The county court did not have the benefit of Palm Chiropractic which makes clear that Silver hills’ acceptance and negotiation of the “full and final payment” check when there was an outstanding dispute over benefits was an accord and satisfaction as a matter of law. United is entitled to a judgment in its favor.

VI. APPELLATE COUNSEL FEES

Silver Hills requests an award of its attorneys’ fees on appeal. In view of our disposition of this appeal, that motion must be denied.

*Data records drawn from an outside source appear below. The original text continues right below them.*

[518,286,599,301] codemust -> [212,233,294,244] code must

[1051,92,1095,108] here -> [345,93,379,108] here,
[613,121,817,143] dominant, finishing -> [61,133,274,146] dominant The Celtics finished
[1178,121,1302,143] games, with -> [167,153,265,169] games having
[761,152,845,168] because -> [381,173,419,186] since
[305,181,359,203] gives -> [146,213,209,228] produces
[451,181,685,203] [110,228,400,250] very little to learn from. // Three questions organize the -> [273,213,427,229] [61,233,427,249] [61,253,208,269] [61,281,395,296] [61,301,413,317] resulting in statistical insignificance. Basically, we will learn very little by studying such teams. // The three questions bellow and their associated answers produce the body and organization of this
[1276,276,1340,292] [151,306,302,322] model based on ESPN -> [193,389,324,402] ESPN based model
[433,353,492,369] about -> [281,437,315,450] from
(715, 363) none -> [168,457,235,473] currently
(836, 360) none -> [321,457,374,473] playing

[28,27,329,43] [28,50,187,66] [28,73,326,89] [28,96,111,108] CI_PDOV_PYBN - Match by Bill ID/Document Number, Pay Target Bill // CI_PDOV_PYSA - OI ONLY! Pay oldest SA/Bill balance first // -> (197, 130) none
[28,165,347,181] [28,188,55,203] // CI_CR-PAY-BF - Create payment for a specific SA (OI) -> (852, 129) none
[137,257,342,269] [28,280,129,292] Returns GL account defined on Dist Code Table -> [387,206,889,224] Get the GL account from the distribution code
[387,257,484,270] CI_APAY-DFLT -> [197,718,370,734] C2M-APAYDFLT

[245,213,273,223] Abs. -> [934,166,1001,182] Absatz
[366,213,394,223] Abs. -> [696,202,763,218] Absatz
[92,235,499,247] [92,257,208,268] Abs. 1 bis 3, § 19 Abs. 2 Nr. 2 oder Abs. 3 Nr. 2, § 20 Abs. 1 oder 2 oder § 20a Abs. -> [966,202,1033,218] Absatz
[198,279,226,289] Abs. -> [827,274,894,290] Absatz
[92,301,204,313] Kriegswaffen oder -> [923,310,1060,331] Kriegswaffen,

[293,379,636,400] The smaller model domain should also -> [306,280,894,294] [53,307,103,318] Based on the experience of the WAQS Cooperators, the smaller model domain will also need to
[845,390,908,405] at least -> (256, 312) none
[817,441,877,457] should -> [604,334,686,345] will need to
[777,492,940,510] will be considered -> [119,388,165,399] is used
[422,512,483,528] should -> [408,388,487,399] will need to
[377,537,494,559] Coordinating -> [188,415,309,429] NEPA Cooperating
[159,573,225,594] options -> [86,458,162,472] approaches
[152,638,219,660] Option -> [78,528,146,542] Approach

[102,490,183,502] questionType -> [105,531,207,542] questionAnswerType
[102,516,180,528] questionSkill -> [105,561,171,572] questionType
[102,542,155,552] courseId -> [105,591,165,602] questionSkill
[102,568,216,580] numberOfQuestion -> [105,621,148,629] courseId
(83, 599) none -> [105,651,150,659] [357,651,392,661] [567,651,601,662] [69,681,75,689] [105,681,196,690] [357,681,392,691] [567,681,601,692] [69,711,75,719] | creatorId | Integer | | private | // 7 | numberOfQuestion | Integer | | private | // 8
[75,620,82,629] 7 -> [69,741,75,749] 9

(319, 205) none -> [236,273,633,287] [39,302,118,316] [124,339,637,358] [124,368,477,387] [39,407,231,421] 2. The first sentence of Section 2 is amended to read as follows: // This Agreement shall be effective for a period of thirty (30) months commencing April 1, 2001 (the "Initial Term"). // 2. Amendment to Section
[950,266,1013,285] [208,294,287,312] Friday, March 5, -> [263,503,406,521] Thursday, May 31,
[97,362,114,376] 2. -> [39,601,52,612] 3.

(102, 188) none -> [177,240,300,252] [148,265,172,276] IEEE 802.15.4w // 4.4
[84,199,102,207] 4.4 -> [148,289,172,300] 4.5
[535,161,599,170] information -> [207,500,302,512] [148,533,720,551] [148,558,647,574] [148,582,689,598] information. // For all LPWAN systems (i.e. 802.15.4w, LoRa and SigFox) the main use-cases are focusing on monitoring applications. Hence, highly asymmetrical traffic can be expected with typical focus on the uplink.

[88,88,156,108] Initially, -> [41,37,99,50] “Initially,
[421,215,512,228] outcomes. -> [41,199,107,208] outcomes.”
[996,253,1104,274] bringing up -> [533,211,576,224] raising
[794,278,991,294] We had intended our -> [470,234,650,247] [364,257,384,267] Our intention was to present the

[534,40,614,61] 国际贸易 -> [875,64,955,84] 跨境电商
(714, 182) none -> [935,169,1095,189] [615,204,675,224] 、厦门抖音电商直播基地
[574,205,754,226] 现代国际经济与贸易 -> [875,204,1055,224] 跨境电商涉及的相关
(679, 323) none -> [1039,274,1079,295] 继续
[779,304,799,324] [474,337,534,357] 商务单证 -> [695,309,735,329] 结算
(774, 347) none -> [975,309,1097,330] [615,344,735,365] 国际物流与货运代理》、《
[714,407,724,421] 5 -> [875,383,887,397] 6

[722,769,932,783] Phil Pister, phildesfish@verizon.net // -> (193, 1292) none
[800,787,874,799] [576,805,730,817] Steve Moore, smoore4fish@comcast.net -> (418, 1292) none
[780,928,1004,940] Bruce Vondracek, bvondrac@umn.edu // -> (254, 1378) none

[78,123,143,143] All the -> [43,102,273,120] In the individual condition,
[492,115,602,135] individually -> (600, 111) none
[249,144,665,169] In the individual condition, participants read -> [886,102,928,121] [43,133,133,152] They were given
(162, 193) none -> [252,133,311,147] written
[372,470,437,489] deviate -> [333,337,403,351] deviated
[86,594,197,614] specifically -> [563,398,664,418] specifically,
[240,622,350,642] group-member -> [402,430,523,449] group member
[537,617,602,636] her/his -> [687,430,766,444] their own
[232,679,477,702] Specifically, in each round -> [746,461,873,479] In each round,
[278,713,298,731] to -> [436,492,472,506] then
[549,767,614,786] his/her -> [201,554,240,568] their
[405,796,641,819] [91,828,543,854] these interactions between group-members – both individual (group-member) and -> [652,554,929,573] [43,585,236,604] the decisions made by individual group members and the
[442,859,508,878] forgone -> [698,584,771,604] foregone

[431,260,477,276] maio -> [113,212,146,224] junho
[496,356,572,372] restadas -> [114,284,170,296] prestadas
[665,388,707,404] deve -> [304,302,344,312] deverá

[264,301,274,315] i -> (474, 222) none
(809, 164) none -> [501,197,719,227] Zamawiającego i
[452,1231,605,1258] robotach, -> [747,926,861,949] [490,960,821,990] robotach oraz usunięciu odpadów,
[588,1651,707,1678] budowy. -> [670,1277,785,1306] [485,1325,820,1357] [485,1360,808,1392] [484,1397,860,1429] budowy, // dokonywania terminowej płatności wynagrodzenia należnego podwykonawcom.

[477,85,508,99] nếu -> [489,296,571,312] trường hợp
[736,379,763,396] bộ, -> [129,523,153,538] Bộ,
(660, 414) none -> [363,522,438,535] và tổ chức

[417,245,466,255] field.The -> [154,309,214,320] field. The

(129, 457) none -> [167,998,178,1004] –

Based upon the foregoing, it is hereby ORDERED and ADJUDGED that the County Court’s Judgment of January 20, 2010, be and hereby is REVERSED and this matter is REMANDED to the County Court for entry of an Order vacating the Judgment entered on January 20, 2010, in favor of the Appellee, Silver Hills Health & Rehab Clinic a/a/o Penny Panteli, and granting summary judgment to the Appellant, United Automobile Insurance Company and IT IS FURTHER ORDERED and ADJUDGED that application of appellee, Silver Hills Health & Rehab Clinic a/a/o Penny Panteli, for appellate attorney’s fees be and hereby is DENIED.

__________________

1“PIP” is an acronym for “personal injury protection.” With limited exception, “each motor vehicle owner or registrant required to be licensed in Florida is required to carry a minimum amount of personal injury protection, or PIP insurance, for the benefit of the owner and other designees.” Warren v. State Farm Mut. Auto. Ins. Co.899 So. 2d 1090, 1094 (Fla. 2005) [30 Fla. L. Weekly S197b]. This coverage includes benefits for accident-related medical expenses, disability (lost wages) and death. § 627.736(1)(a),(b),(c), Fla. Stat. (2005).

2Silver Hills is the assignee of PIP benefits due Penny Panteli whom it treated for injuries Panteli claims she suffered in an auto accident.

3Appellee made a motion to dismiss this appeal. It argued that we lacked jurisdiction because 1) the appeal is untimely; and 2) the appellant seeks review of an interlocutory order. That motion was denied. Appellee makes these same arguments in its Answer Brief. We previously rejected them in our order denying appellee’s motion to dismiss the appeal. We see no reason to revisit that ruling.

4The statute provides in relevant part that:

(1)1f a person against whom a claim is asserted proves that that person in good faith tendered an instrument to the claimant as full satisfaction of the claim, that the amount of the claim was unliquidated or subject to a bona fide dispute, and that the claimant obtained payment of the instrument, the following subsections apply.

(2) Unless subsection (3) applies, the claim is discharged if the person against whom the claim is asserted proves that the instrument or an accompanying written communication contained a conspicuous statement to the effect that the instrument was tendered as full satisfaction of the claim.

§673.3111, Fla. Stat. (2007).

Neither party asserts that subsection (3) applies.